На брате была надета короткая узкая куртка из какой-то красной полубумажной, полушелковой материи, также изукрашенная серебряными пуговицами; при этом широкие [46] шаровары из ярко-желтой кожи, почти сплошь покрытые вышивкой самых разнообразных узоров, желтый шелковый пояс за который был заткнут нож и старый пистолет с кремневым замком, маленькая нарядная маховая шапка и широкие сапоги из нечерненой кожи.
Вручив ему мою винтовку и револьвер, я бросился на разостланнные пред костром одеяла, тогда как Ак-Маматов стал с меня стаскивать тяжелые верховые сапоги чтобы заменить их туфлями, доставленными предусмотрительным хозяином. Затем я приступил к дальнейшему своему туалету. В кибитке всегда есть небольшое пространство незастланное ковром. Чтоб умыться, надо стать на колени на краю ковра у этого места и вам поливают воду на руки и на голову из чайника, кожаного ведра или бутылки, а иногда из медного кувшина очень изящной формы, часто встречаемого у Киргизов, словом, из той посудины которая первая под руку попадется. Вода тут же втягивается сухим песком и всякий след сглаживается.

### Список записей
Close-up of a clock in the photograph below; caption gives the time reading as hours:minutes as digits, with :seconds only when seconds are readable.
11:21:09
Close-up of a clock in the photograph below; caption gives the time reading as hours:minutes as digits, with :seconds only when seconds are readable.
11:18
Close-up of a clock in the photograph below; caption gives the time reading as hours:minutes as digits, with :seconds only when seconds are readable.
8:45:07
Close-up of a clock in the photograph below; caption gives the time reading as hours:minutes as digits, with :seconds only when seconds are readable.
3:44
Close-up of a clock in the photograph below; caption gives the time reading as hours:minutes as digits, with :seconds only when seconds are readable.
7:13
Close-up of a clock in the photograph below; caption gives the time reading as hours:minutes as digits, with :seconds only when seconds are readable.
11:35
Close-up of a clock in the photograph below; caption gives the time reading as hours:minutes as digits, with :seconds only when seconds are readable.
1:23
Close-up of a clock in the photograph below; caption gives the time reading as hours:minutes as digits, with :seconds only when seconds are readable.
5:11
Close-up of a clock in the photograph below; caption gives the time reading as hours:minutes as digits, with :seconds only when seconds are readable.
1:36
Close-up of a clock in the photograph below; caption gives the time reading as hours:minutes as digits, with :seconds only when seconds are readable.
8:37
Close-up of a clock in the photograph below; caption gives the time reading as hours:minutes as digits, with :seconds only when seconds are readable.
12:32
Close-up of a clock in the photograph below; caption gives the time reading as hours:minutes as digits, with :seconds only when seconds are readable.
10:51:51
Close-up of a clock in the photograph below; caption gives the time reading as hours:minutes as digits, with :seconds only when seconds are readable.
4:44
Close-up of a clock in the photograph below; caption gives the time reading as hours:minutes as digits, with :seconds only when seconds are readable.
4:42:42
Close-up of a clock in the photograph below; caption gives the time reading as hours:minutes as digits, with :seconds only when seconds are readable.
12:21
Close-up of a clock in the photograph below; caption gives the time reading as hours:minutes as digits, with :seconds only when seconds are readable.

### Задание
Воспроизведите без изменений часть отрывка о ночлеге в киргизской кибитке: всё от слов «На брате была» вплоть до слов «из нечерненой кожи.».

### Полный ответ
На брате была надета короткая узкая куртка из какой-то красной полубумажной, полушелковой материи, также изукрашенная серебряными пуговицами; при этом широкие [46] шаровары из ярко-желтой кожи, почти сплошь покрытые вышивкой самых разнообразных узоров, желтый шелковый пояс за который был заткнут нож и старый пистолет с кремневым замком, маленькая нарядная маховая шапка и широкие сапоги из нечерненой кожи.